Nakatani Apartment, Nagoya

This morning I rode in on the subway to the Labo Center in Sakae. It's a waaay shorter commute than the one I had in Tokyo, glad about that.

I met my coordinator and the rest of the office, it was a rather formal introduction. My coordinator is a pretty cool dude, can't be a whole lot older than I am. After the introductions, he gave us some money and instructions to get a commuter pass, and gave me the rest of the day off.

Ms. Nakatani took me to the Atsuta Jingu, the second-biggest shrine in Japan. She bought me a health charm, a little zodiac dragon. I'm not sure if I'm really a bunny or a dragon; I grew up thinking that 1988=dragon, but some sites on the intarwebs tell me my birthday was before the Chinese new year. This not being China, both my host mom and the shrine maiden selling the charms agreed I was a dragon, at least by their terms. I'm still not convinced, but maybe I can compromise and at least be that bunny-dragon thing from monty python.

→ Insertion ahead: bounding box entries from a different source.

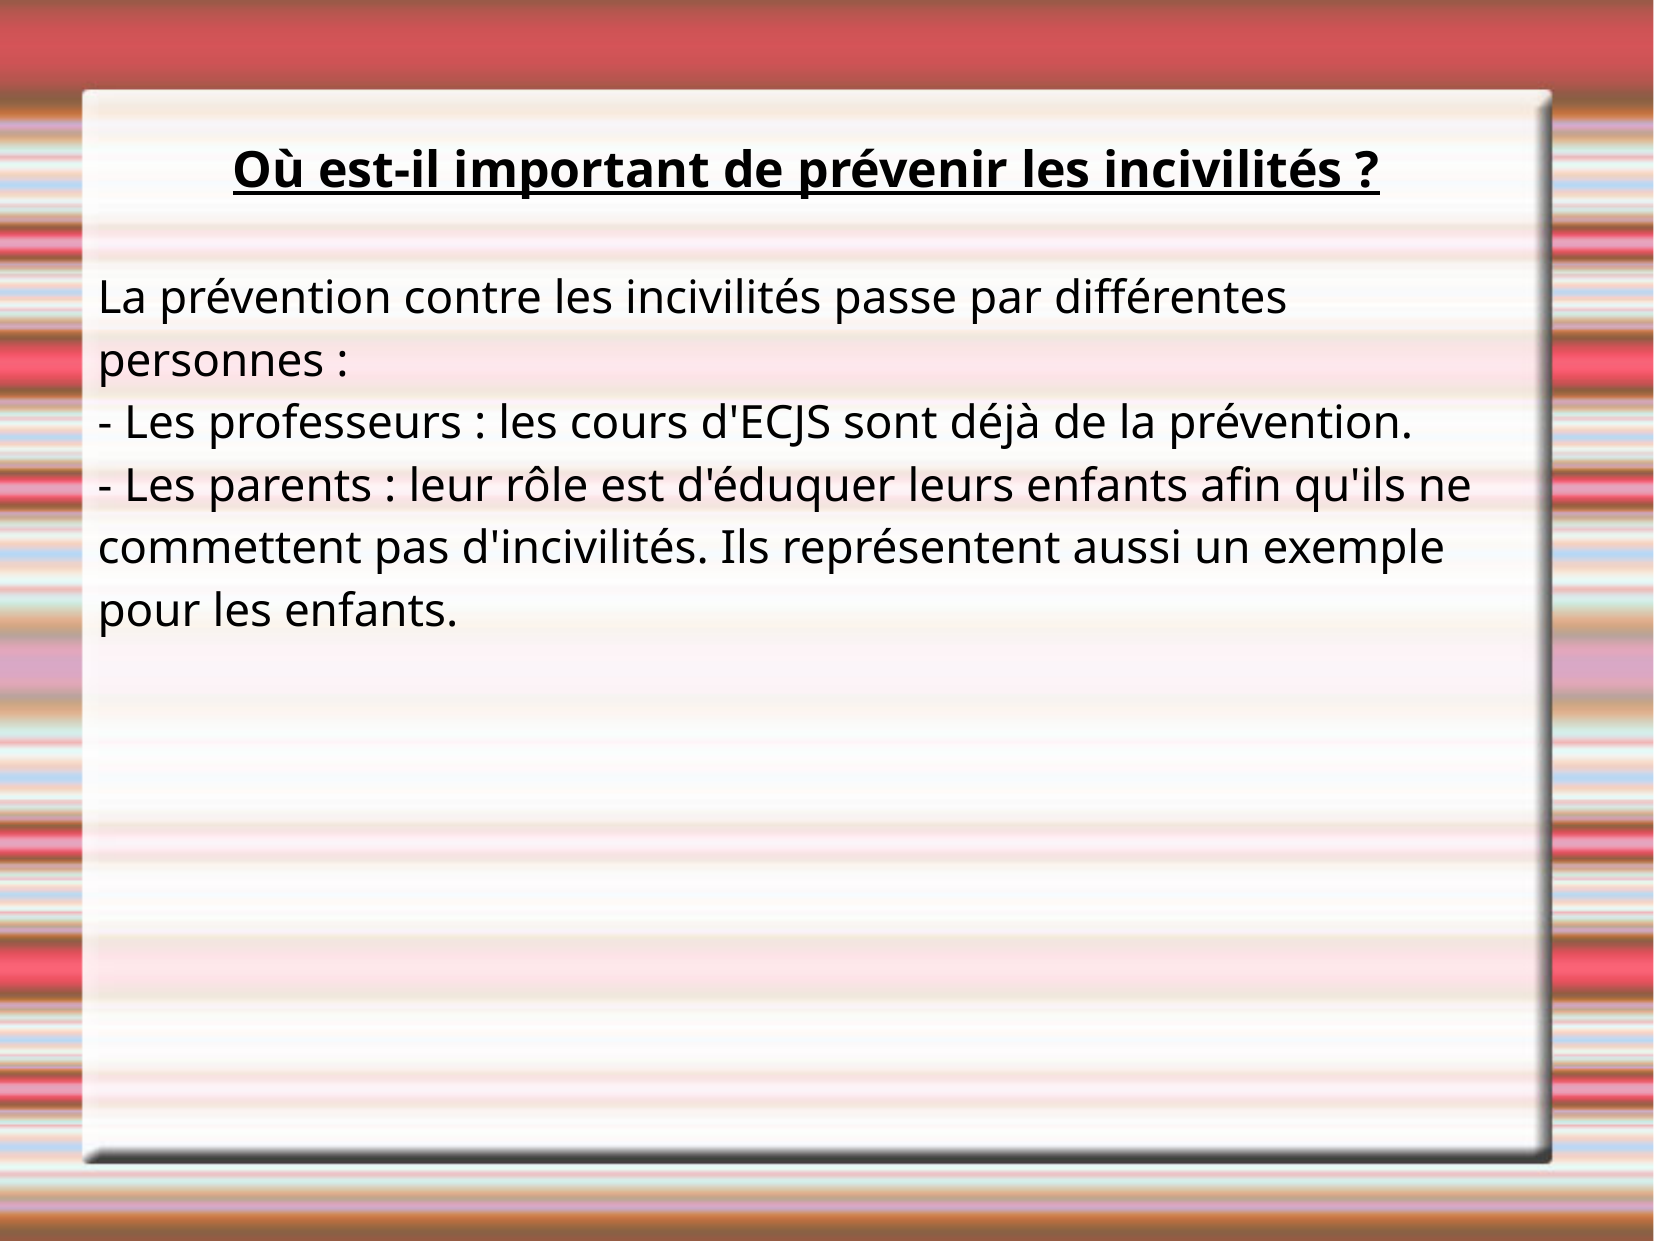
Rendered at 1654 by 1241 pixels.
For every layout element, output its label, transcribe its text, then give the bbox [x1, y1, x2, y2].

picture [0, 0, 1654, 1241]
text_box Où est-il important de prévenir les incivilités ? La prévention contre les incivilités passe par différentes personnes : - Les professeurs : les cours d'ECJS sont déjà de la prévention. - Les parents : leur rôle est d'éduquer leurs enfants afin qu'ils ne commettent pas d'incivilités. Ils représentent aussi un exemple pour les enfants. [82, 126, 1530, 533]
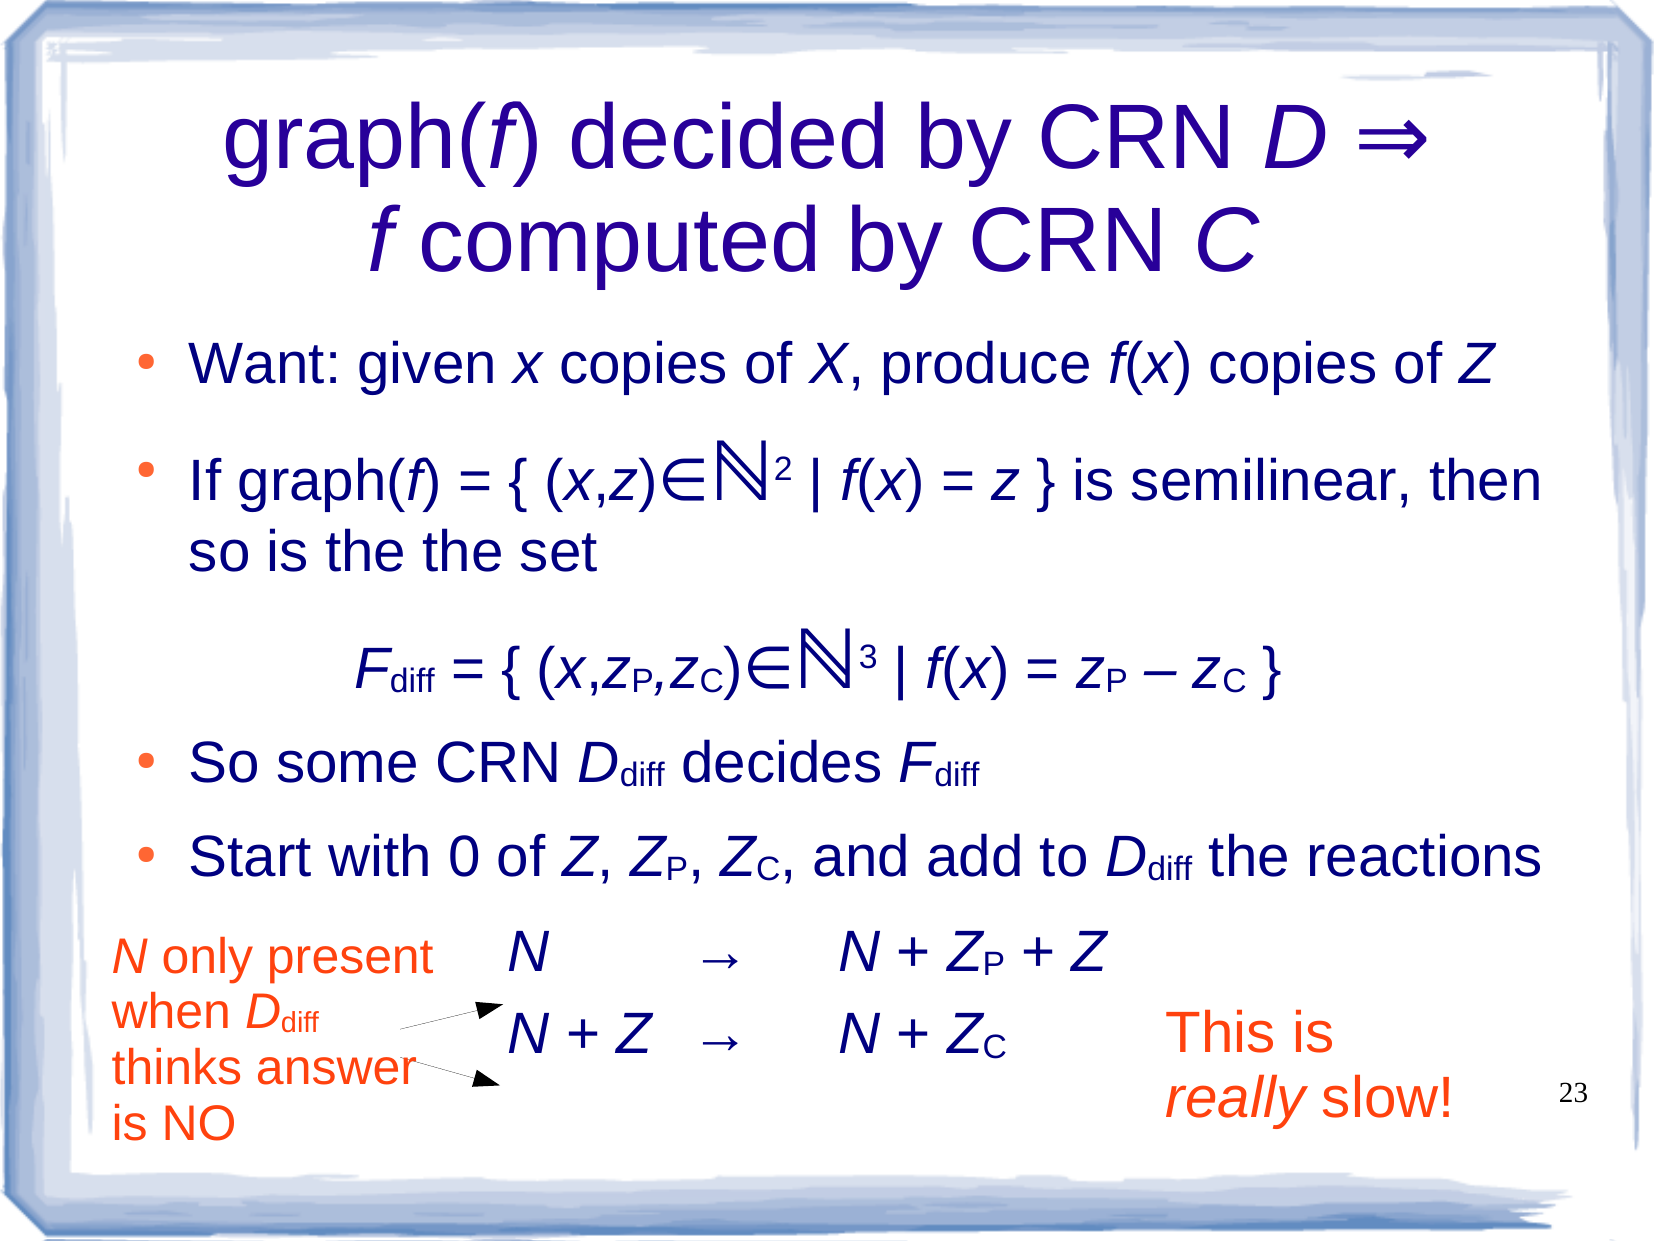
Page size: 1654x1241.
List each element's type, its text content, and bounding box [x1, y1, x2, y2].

title graph(f) decided by CRN D ⇒ f computed by CRN C [82, 84, 1571, 292]
picture [0, 0, 1654, 1241]
list Want: given x copies of X, produce f(x) copies of Z If graph(f) = { (x,z)∈ℕ2 | f(x) = z } is semilinear, then so is the the set Fdiff = { (x,zP,zC)∈ℕ3 | f(x) = zP – zC } So some CRN Ddiff decides Fdiff Start with 0 of Z, ZP, ZC, and add to Ddiff the reactions N → N + ZP + Z N + Z → N + ZC [118, 330, 1571, 1156]
text_box N only present when Ddiff thinks answer is NO [96, 920, 454, 1175]
text_box This is really slow! [1165, 1000, 1479, 1130]
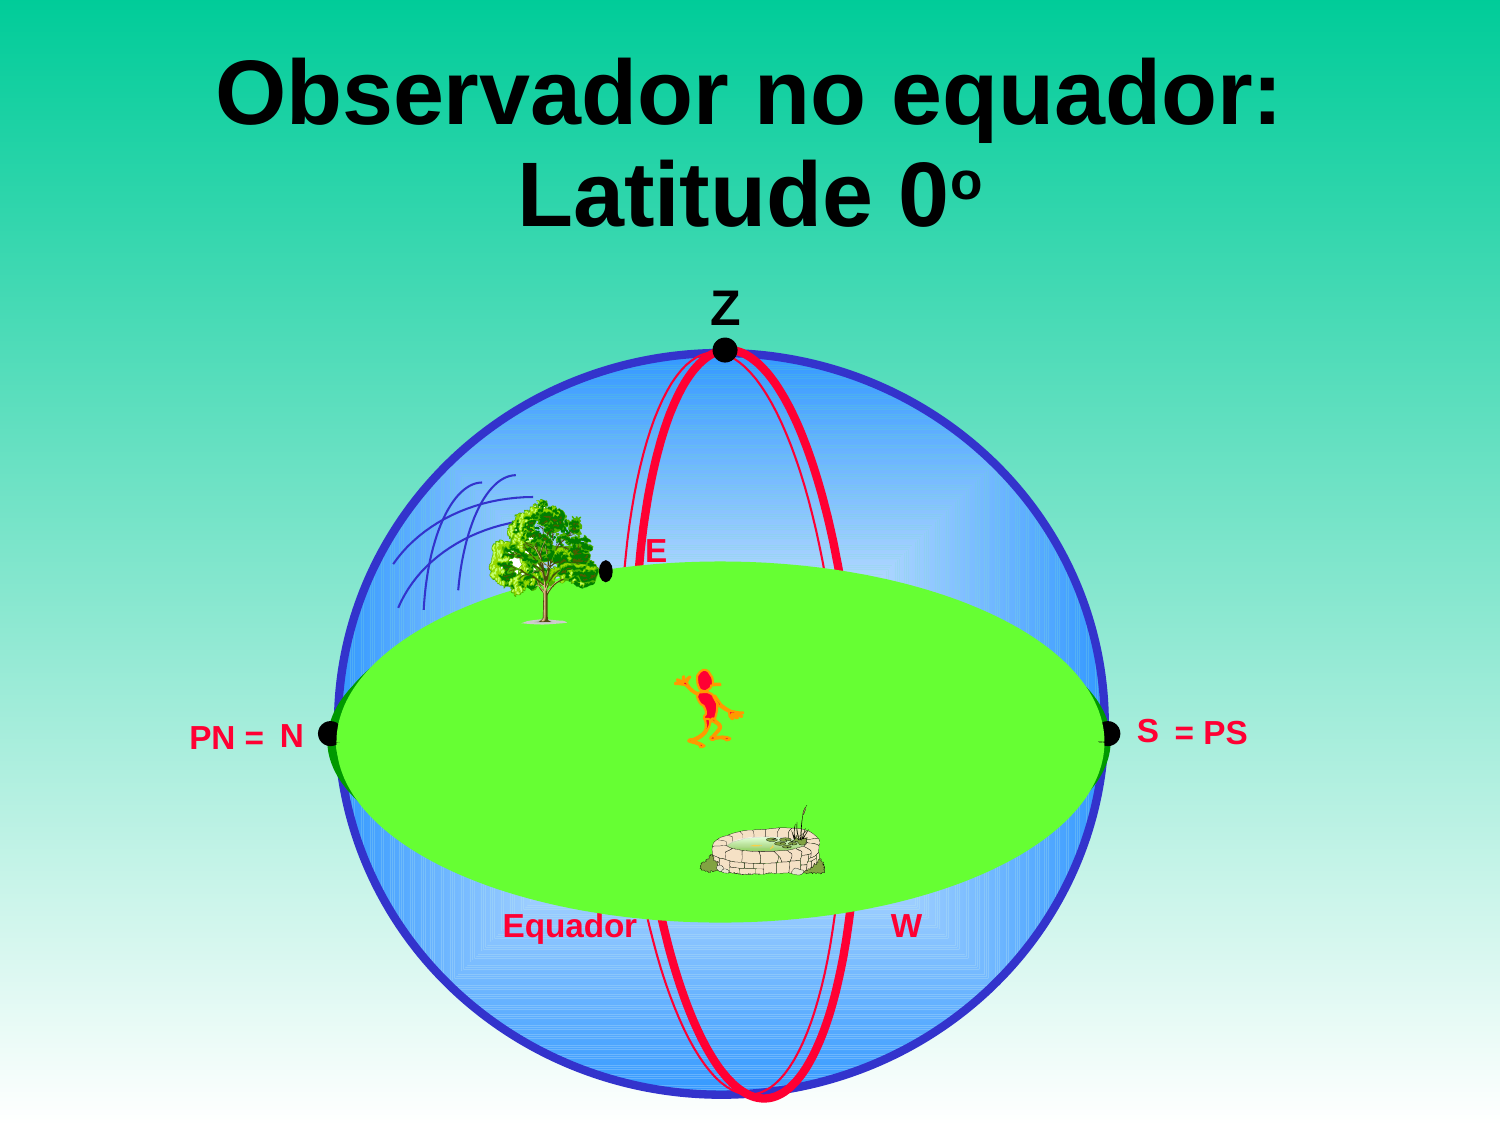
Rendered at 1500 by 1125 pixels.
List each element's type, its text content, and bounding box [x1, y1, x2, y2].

We ate lunch at a sorta western-style restaurant near the shrine. They had some gashapon machines up at the front, I bought a pokemon one while waiting for the food. I got lucky, pikachu.

It's been getting cooler and raining a lot. I hear word of another typhoon maybe coming, wonder if it'll be as devastatingly pleasant as the last one.

We were discussing my picky eating habits at dinner. My host mother has really taken to it, and has been trying this vegetarian thing out herself for the last few days (she's apparently into dieting). This is much to the chagrin of my host dad, who has been caught up as an innocent bystander in the whole thing (in Japanese households, the mom decides what's on the menu). Coming to terms with the idea that I haven't eaten any meat since I was four years old, my host dad asked, with a completely straight face, what I had eaten to get so big. As my host mother (who is a little bit more in-touch with western culture) facepalmed, he went on to ask my weight. I managed to tell him without cracking up too hard. I could see her face getting red as he got up from the table and went to fetch a reference book to translate the pound figure I had given into meaningful terms. After a little head math, he proudly announced his resulting figure to the dinner table, then did a double take and said, looking me over, "is that all?" Poor Ms. Nakatani... we got a good laugh out of it, at least.


Jeff said...

Given that train of thought, I am surprised that your host dad didn't conclude that being vegetarian caused you to end up bigger than he is. Pretty funny!

mamagotcha said...

This cracked me up! Your poor host mama. Sounds like that guy's gettin' rabbit food for the rest of your visit.

How are your shoes holding up? Need another pair of Merrills?